Infine, alla luce dello svolgimento dei fatti, a favore dell’indagato interviene comunque la legittima difesa. Il consulente della Procura, il medico-legale Mirella Gherardi, ha infatti sottolineato che “sul corpo di Oussalam è stato osservato un quadro lesivo complessivamente di modesta entità e nettamente più contenuto a quello a carico” di Quendoz. Giudizio corroborato dall’esperto incaricato dalla difesa, che ha rilevato come i colpi vibrati all’indagato con il coccio “non hanno raggiunto regioni vitali probabilmente solo casualmente” e che “se fosse stato colpito il collo” sarebbe “stato più che concreto il rischio di una o più lesioni” con “conseguenze potenzialmente mortali”.

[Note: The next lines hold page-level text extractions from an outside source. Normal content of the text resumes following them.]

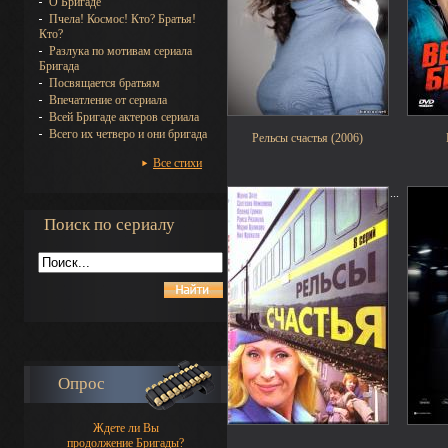
О Бригаде
Пчела! Космос! Кто? Братья!
Кто?
Разлука по мотивам сериала
Бригада
Посвящается братьям
Впечатление от сериала
Всей Бригаде актеров сериала
Всего их четверо и они бригада
Рельсы счастья (2006)
Все стихи
...
Поиск по сериалу
Опрос
Ждете ли Вы
продолжение Бригады?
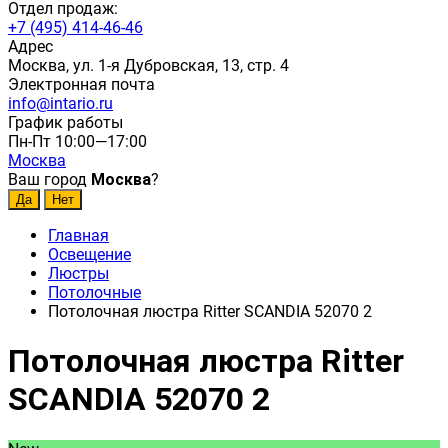
Отдел продаж:
+7 (495) 414-46-46
Адрес
Москва, ул. 1-я Дубровская, 13, стр. 4
Электронная почта
info@intario.ru
График работы
Пн-Пт 10:00—17:00
Москва
Ваш город
Москва
?
Главная
Освещение
Люстры
Потолочные
Потолочная люстра Ritter SCANDIA 52070 2
Потолочная люстра Ritter
SCANDIA 52070 2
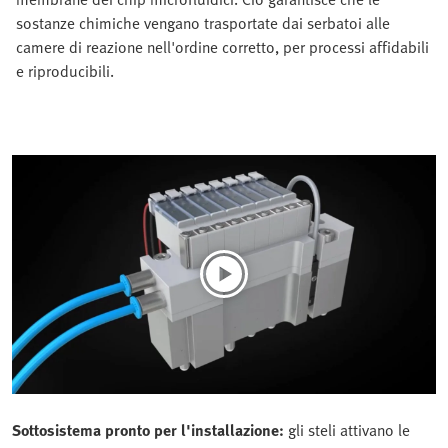
sostanze chimiche vengano trasportate dai serbatoi alle
camere di reazione nell'ordine corretto, per processi affidabili
e riproducibili.
Sottosistema pronto per l'installazione:
gli steli attivano le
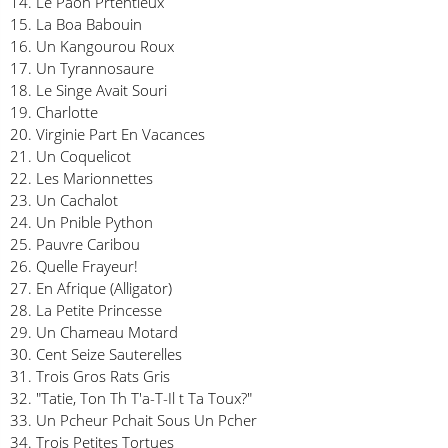
14. Le Paon Prtentieux
15. La Boa Babouin
16. Un Kangourou Roux
17. Un Tyrannosaure
18. Le Singe Avait Souri
19. Charlotte
20. Virginie Part En Vacances
21. Un Coquelicot
22. Les Marionnettes
23. Un Cachalot
24. Un Pnible Python
25. Pauvre Caribou
26. Quelle Frayeur!
27. En Afrique (Alligator)
28. La Petite Princesse
29. Un Chameau Motard
30. Cent Seize Sauterelles
31. Trois Gros Rats Gris
32. "Tatie, Ton Th T'a-T-Il t Ta Toux?"
33. Un Pcheur Pchait Sous Un Pcher
34. Trois Petites Tortues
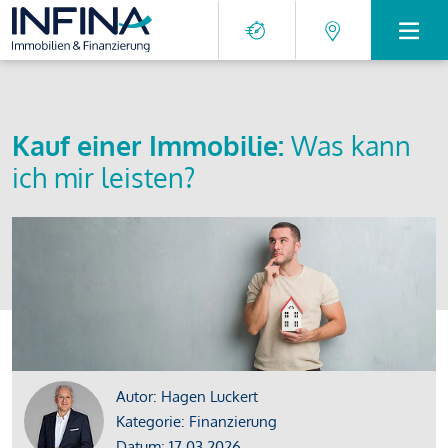
Kauf einer Immobilie:
Was kann
ich mir leisten?
Autor: Hagen Luckert
Kategorie: Finanzierung
Datum: 17.03.2026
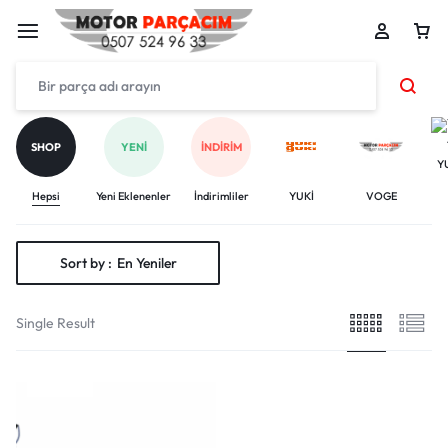
SHOP
YENI
İNDIRIM
Y
Hepsi
Yeni Eklenenler
İndirimliler
YUKİ
VOGE
Sort by :
En Yeniler
Single Result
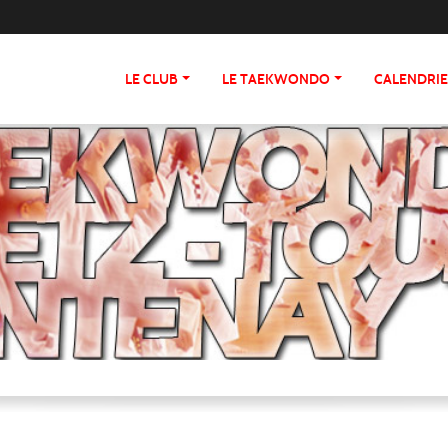
LE CLUB
LE TAEKWONDO
CALENDRI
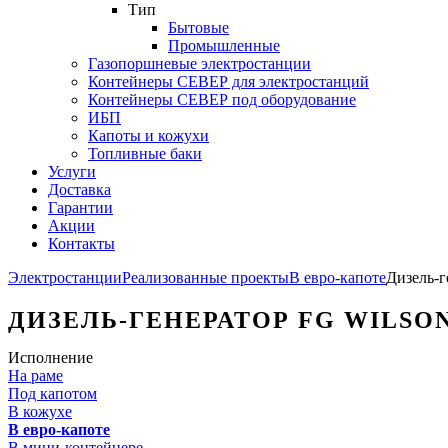
Тип
Бытовые
Промышленные
Газопоршневые электростанции
Контейнеры СЕВЕР для электростанций
Контейнеры СЕВЕР под оборудование
ИБП
Капоты и кожухи
Топливные баки
Услуги
Доставка
Гарантии
Акции
Контакты
Электростанции
Реализованные проекты
В евро-капоте
Дизель-г
ДИЗЕЛЬ-ГЕНЕРАТОР FG WILSON
Исполнение
На раме
Под капотом
В кожухе
В евро-капоте
В мини-контейнере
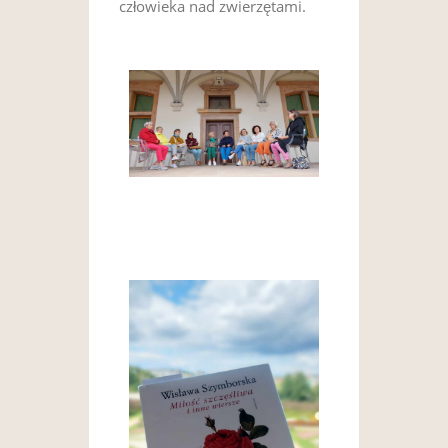
człowieka nad zwierzętami.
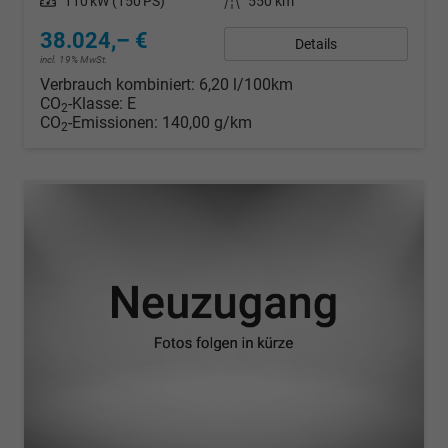
Leistung
110 kW (150 PS)
Kilometerstand
550 km
38.024,– €
Details
incl. 19% MwSt.
Verbrauch kombiniert:
6,20 l/100km
CO
-Klasse:
E
2
CO
-Emissionen:
140,00 g/km
2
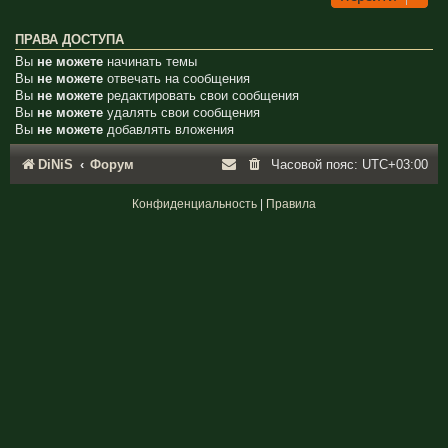
ПРАВА ДОСТУПА
Вы
не можете
начинать темы
Вы
не можете
отвечать на сообщения
Вы
не можете
редактировать свои сообщения
Вы
не можете
удалять свои сообщения
Вы
не можете
добавлять вложения
DiNiS
Форум
Часовой пояс:
UTC+03:00
Конфиденциальность
|
Правила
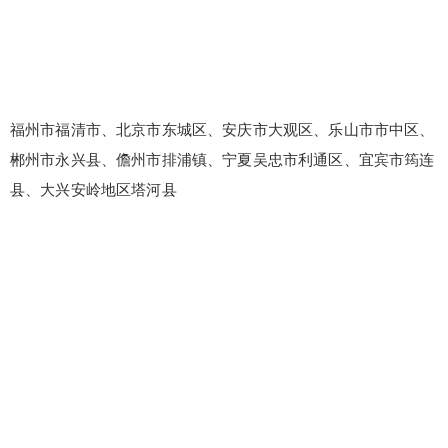
福州市福清市、北京市东城区、安庆市大观区、乐山市市中区、
郴州市永兴县、儋州市排浦镇、宁夏吴忠市利通区、宜宾市筠连
县、大兴安岭地区塔河县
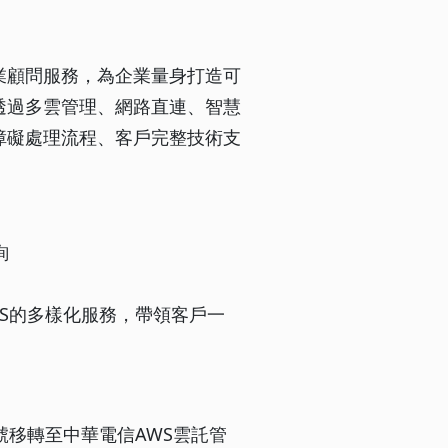
業顧問服務，為企業量身打造可
透過多雲管理、網路直連、智慧
障礙處理流程、客戶完整技術支
詢
S的多樣化服務，帶領客戶一
號移轉至中華電信AWS雲託管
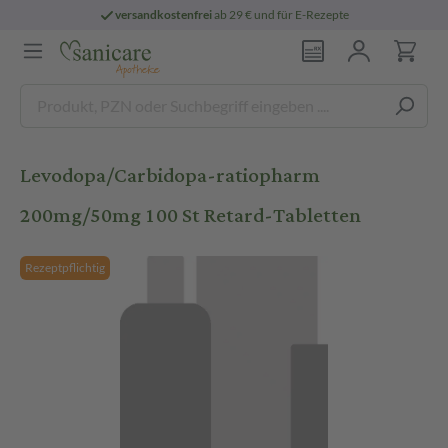
versandkostenfrei
ab 29 € und für E-Rezepte
Levodopa/Carbidopa-ratiopharm
200mg/50mg 100 St Retard-Tabletten
Rezeptpflichtig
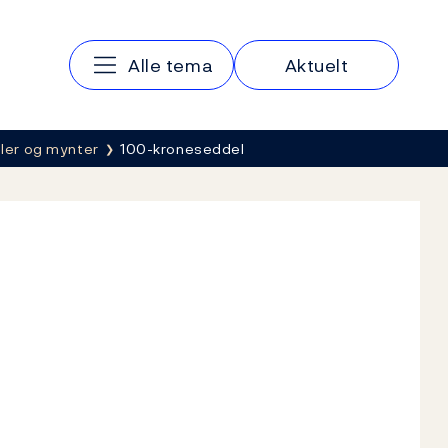
Hovedmeny
Alle tema
Aktuelt
ler og mynter
100-kroneseddel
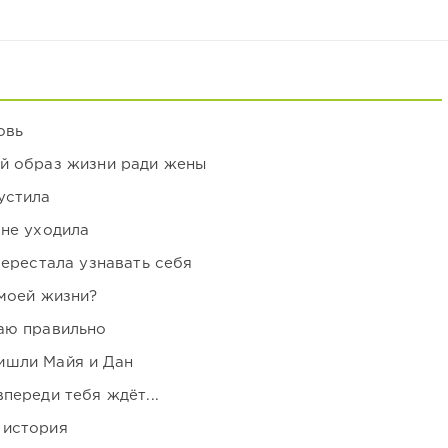
овь
ой образ жизни ради жены
устила
 не уходила
перестала узнавать себя
 моей жизни?
аю правильно
ишли Майя и Дан
переди тебя ждёт...
 история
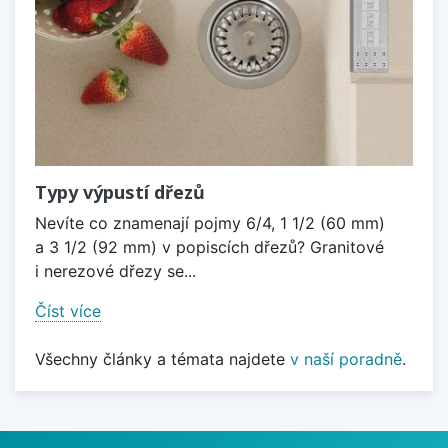
Typy výpustí dřezů
Nevíte co znamenají pojmy 6/4, 1 1/2 (60 mm)
a 3 1/2 (92 mm) v popiscích dřezů? Granitové
i nerezové dřezy se...
Číst více
Všechny články a témata najdete
v naší poradně
.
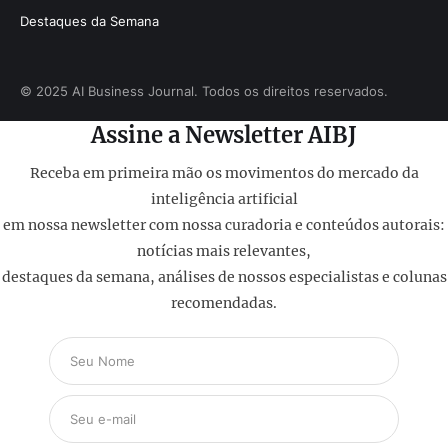
Destaques da Semana
© 2025 AI Business Journal. Todos os direitos reservados.
Assine a Newsletter AIBJ
Receba em primeira mão os movimentos do mercado da
inteligência artificial
em nossa newsletter com nossa curadoria e conteúdos autorais:
notícias mais relevantes,
destaques da semana, análises de nossos especialistas e colunas
recomendadas.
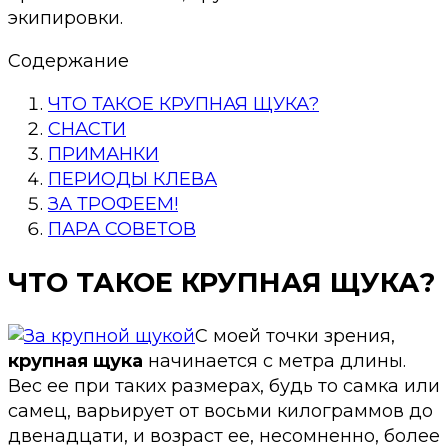
экипировки.
Содержание
ЧТО ТАКОЕ КРУПНАЯ ЩУКА?
СНАСТИ
ПРИМАНКИ
ПЕРИОДЫ КЛЕВА
ЗА ТРОФЕЕМ!
ПАРА СОВЕТОВ
ЧТО ТАКОЕ КРУПНАЯ ЩУКА?
С моей точки зрения,
крупная щука
начинается с метра длины.
Вес ее при таких размерах, будь то самка или
самец, варьирует от восьми килограммов до
двенадцати, и возраст ее, несомненно, более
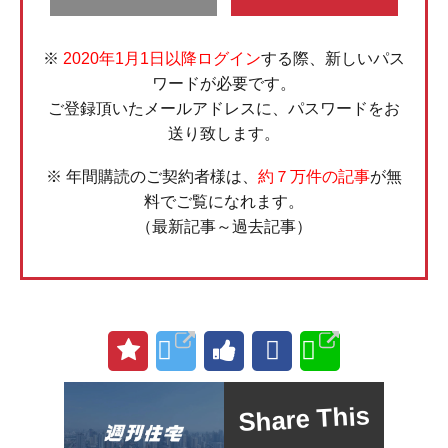
※
2020年1月1日以降ログイン
する際、新しいパス
ワードが必要です。
ご登録頂いたメールアドレスに、パスワードをお
送り致します。
※ 年間購読のご契約者様は、
約７万件の記事
が無
料でご覧になれます。
（最新記事～過去記事）
Share This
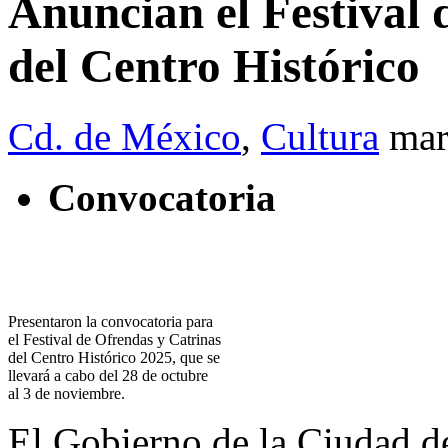
Anuncian el Festival 
del Centro Histórico
Cd. de México
,
Cultura
mar
Convocatoria
Presentaron la convocatoria para
el Festival de Ofrendas y Catrinas
del Centro Histórico 2025, que se
llevará a cabo del 28 de octubre
al 3 de noviembre.
El Gobierno de la Ciudad de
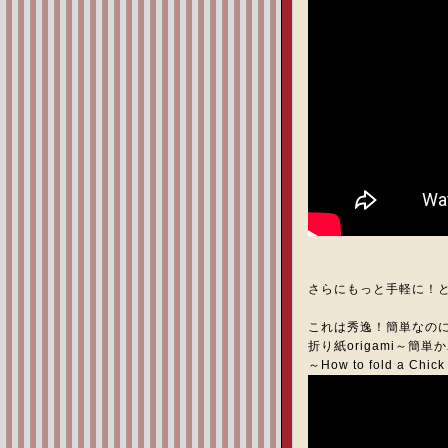
さらにもっと手軽に！
これは秀逸！簡単なの
折り紙origami～簡
～How to fold a 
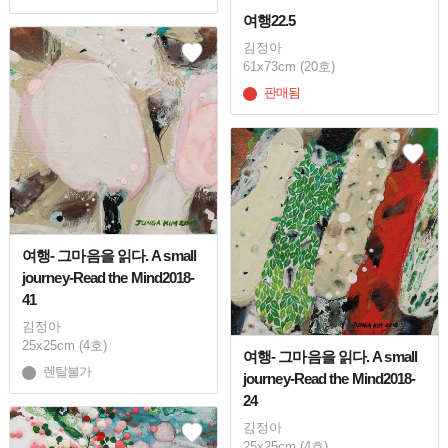
여행22.5
김정아
61x73cm (20호)
판매됨
여행- 그마음을 읽다. A small
journey-Read the Mind2018-
41
김정아
25x25cm (4호)
여행- 그마음을 읽다. A small
렌탈불가
journey-Read the Mind2018-
24
김정아
25x25cm (4호)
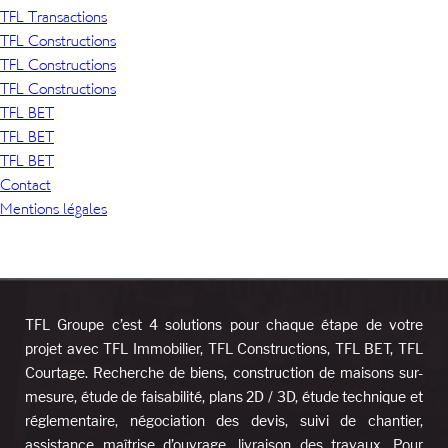
TFL Transactions
TFL Constructions
TFL Constructions
TFL Constructions
TFL BET
TFL BET
TFL BET
Contact
Mentions légales
TFL Groupe c’est 4 solutions pour chaque étape de votre
projet avec TFL Immobilier, TFL Constructions, TFL BET, TFL
Courtage. Recherche de biens, construction de maisons sur-
mesure, étude de faisabilité, plans 2D / 3D, étude technique et
réglementaire, négociation des devis, suivi de chantier,
assistance maîtrise d’ouvrage, livraison des travaux. Pour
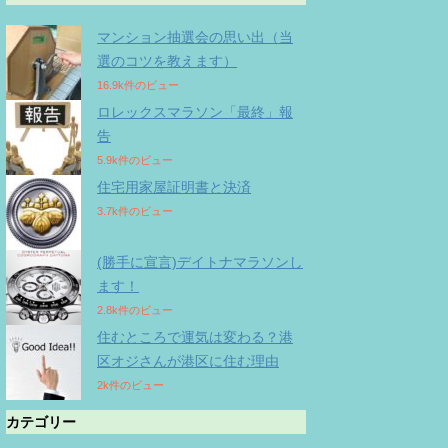
マンション抽選会の思い出（当
選のコツを教えます）
16.9k件のビュー
ロレックスマラソン「最終」報
告
5.9k件のビュー
住宅用家屋証明書と決済
3.7k件のビュー
(勝手に宣言)デイトナマラソンし
ます！
2.8k件のビュー
住むところで運気は変わる？港
区オジさんが港区に住む理由
2k件のビュー
カテゴリー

A sostegno della tesi di legittima difesa, il pm colloca anche le parole di un testimone connazionale della vittima: “picchi un italiano che non ti ha fatto niente […] l’ha picchiato sul viso […] non sono rimasto male per lui, ma sono rimasto male per l’italiano”. La Procura ritiene quindi che le condotte di Quendoz siano state “proporzionate alla violenza subita e sono state realizzate allo scopo di difendersi e di sottrarsi a un pericolo”. Se non avesse allontanato Oussalam, verosimilmente quest’ultimo avrebbe “continuato a colpirlo sul capo o sulla nuca con l’arma impropria impugnata, mettendone a serio rischio la vita”.